◆ Data
--*--

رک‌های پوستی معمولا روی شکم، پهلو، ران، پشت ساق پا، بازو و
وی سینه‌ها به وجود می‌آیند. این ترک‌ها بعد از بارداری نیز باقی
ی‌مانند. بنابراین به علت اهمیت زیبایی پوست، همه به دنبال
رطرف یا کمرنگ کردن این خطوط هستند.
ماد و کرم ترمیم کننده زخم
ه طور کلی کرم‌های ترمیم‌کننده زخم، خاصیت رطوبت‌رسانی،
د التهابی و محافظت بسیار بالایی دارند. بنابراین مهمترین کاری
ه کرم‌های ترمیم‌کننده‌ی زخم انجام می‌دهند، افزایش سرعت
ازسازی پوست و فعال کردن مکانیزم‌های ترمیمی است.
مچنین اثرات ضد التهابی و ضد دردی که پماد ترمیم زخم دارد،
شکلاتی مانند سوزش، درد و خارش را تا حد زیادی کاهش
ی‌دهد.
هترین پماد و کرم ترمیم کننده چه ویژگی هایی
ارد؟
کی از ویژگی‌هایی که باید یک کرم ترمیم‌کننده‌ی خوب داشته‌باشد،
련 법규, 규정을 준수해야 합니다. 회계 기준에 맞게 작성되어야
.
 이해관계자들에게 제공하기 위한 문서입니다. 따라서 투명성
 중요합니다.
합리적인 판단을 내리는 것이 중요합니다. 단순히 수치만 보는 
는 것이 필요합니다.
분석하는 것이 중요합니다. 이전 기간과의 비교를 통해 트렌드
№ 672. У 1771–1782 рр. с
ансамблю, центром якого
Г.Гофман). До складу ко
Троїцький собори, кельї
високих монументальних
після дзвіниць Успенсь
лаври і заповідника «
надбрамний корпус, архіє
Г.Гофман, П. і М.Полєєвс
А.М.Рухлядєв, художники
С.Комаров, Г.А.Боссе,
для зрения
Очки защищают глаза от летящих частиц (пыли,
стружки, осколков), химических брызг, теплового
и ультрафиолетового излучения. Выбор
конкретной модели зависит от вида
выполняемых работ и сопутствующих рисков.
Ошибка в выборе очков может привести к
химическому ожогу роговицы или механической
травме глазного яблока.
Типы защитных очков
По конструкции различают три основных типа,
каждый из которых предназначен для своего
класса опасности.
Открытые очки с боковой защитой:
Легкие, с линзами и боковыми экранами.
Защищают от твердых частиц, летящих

--*--

◆ Request
Every single record is to be set down again, unaltered.

◆ Your solution
رک‌های پوستی معمولا روی شکم، پهلو، ران، پشت ساق پا، بازو و
وی سینه‌ها به وجود می‌آیند. این ترک‌ها بعد از بارداری نیز باقی
ی‌مانند. بنابراین به علت اهمیت زیبایی پوست، همه به دنبال
رطرف یا کمرنگ کردن این خطوط هستند.
ماد و کرم ترمیم کننده زخم
ه طور کلی کرم‌های ترمیم‌کننده زخم، خاصیت رطوبت‌رسانی،
د التهابی و محافظت بسیار بالایی دارند. بنابراین مهمترین کاری
ه کرم‌های ترمیم‌کننده‌ی زخم انجام می‌دهند، افزایش سرعت
ازسازی پوست و فعال کردن مکانیزم‌های ترمیمی است.
مچنین اثرات ضد التهابی و ضد دردی که پماد ترمیم زخم دارد،
شکلاتی مانند سوزش، درد و خارش را تا حد زیادی کاهش
ی‌دهد.
هترین پماد و کرم ترمیم کننده چه ویژگی هایی
ارد؟
کی از ویژگی‌هایی که باید یک کرم ترمیم‌کننده‌ی خوب داشته‌باشد،
련 법규, 규정을 준수해야 합니다. 회계 기준에 맞게 작성되어야
.
 이해관계자들에게 제공하기 위한 문서입니다. 따라서 투명성
 중요합니다.
합리적인 판단을 내리는 것이 중요합니다. 단순히 수치만 보는 
는 것이 필요합니다.
분석하는 것이 중요합니다. 이전 기간과의 비교를 통해 트렌드
№ 672. У 1771–1782 рр. с
ансамблю, центром якого
Г.Гофман). До складу ко
Троїцький собори, кельї
високих монументальних
після дзвіниць Успенсь
лаври і заповідника «
надбрамний корпус, архіє
Г.Гофман, П. і М.Полєєвс
А.М.Рухлядєв, художники
С.Комаров, Г.А.Боссе,
для зрения
Очки защищают глаза от летящих частиц (пыли,
стружки, осколков), химических брызг, теплового
и ультрафиолетового излучения. Выбор
конкретной модели зависит от вида
выполняемых работ и сопутствующих рисков.
Ошибка в выборе очков может привести к
химическому ожогу роговицы или механической
травме глазного яблока.
Типы защитных очков
По конструкции различают три основных типа,
каждый из которых предназначен для своего
класса опасности.
Открытые очки с боковой защитой:
Легкие, с линзами и боковыми экранами.
Защищают от твердых частиц, летящих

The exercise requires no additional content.